### About this exercise
When you reach the line with "14: (48, 255)" in the listing below, transcribe it and each line after it up to and including the line with "23: (108, 251)", exactly and with nothing else.
[Data shown — start]
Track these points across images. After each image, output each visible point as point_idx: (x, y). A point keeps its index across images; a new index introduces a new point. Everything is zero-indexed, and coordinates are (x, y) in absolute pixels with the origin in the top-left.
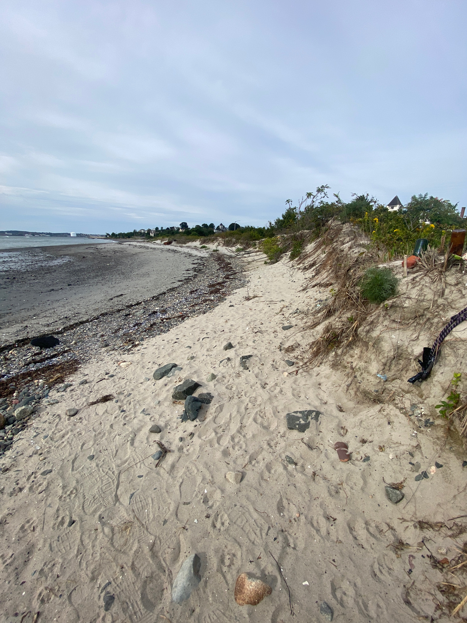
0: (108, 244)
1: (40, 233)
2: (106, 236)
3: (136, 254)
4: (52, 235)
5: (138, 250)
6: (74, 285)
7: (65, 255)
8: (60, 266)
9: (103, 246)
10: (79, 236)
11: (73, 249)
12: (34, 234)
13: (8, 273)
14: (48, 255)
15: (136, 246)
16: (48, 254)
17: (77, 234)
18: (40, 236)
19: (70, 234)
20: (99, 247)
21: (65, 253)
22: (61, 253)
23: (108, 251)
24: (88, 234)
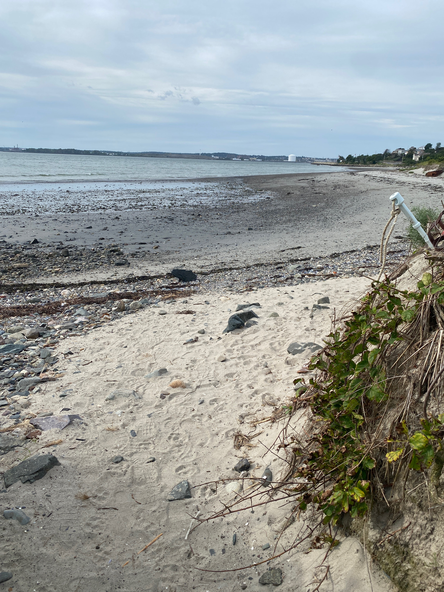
0: (334, 174)
1: (251, 156)
2: (338, 161)
3: (367, 191)
4: (264, 159)
5: (374, 184)
6: (256, 230)
7: (267, 189)
8: (254, 205)
9: (324, 177)
10: (300, 160)
11: (281, 180)
12: (243, 158)
13: (196, 209)
14: (247, 189)
15: (374, 178)
16: (248, 187)
17: (298, 158)
18: (250, 160)
19: (287, 158)
20: (318, 178)
21: (268, 187)
22: (265, 185)
23: (327, 186)
24: (313, 156)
[Data shown — finish]
### Response box
14: (48, 255)
15: (136, 246)
16: (48, 254)
17: (77, 234)
18: (40, 236)
19: (70, 234)
20: (99, 247)
21: (65, 253)
22: (61, 253)
23: (108, 251)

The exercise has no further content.